More than a few billionaires have sought the key to longer human life. Larry Ellison, for example, spent $335 million of his foundation’s money on anti-aging research, and investor Peter Thiel has also doled out some cash to find ways to help humans live longer.

Now, it appears that Google’s co-founders are interested in pursuing the dream of immortality. The California Life Company, or Calico, was formed in 2013 to study longevity as a long-term research project. And the firm, funded by Google and pharmaceutical company Abbvie, is using the long-lived naked mole rat to uncover the secrets of how some animals live longer than others, as MIT Technology Review reports.

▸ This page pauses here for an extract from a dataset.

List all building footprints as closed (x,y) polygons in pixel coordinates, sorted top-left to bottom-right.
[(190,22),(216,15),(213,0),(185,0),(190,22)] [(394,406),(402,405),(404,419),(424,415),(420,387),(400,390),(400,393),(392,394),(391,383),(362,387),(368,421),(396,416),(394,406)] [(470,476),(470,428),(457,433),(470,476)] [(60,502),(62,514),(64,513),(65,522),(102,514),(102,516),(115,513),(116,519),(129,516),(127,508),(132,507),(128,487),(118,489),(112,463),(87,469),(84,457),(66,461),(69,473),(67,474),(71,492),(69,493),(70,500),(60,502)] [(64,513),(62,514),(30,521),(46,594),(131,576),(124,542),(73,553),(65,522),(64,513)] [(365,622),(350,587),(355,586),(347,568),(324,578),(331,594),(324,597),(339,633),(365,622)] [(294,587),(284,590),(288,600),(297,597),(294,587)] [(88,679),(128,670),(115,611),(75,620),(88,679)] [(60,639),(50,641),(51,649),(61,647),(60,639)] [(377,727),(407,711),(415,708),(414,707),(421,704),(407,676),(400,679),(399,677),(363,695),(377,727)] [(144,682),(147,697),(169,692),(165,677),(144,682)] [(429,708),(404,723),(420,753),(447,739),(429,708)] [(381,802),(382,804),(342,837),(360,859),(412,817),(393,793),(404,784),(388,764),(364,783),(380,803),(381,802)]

The ultra-secretive Calico serves as an amalgam of biotechnology, technology, and academics who are looking to merge diverse fields such as artificial intelligence, genetics, and basic biological research in the search for longevity. One of the company’s first employees, Cynthia Kenyon, was instrumental in flipping a single DNA letter and causing roundworms to live six weeks instead of three — at least in the lab.

Daphne Koller, on the other hand, is an artificial intelligence expert, and Google’s parent company Alphabet is providing both financial support and, presumably, technological expertise to the project. The result is a sort of skunkworks aimed at extending the human lifespan in much the same way as disparate fields came together to create the transistor.

MIT Technology Review characterizes the company as “elite university research housed within a corporate bunker.” The firm enjoys the luxury of engaging in the basic research without the need to provide returns on investment. its research into determining why naked mole rats live 30 years while other similar rodents live 10 is a prime example. Another involves following 1,000 mice from birth to death to uncover the biomarkers of aging.

Ultimately, Calico’s first objective isn’t so much to identify ways to make humans live longer as it is to discover why we only live as long as we do. Because the company receives such significant funding for this kind of basic research, its scientists and technology experts can delve into the most basic biological questions. Not everyone in the field of human aging agrees with Calico’s approach, but then again that’s the benefit of enjoying the largesse of such deep pockets.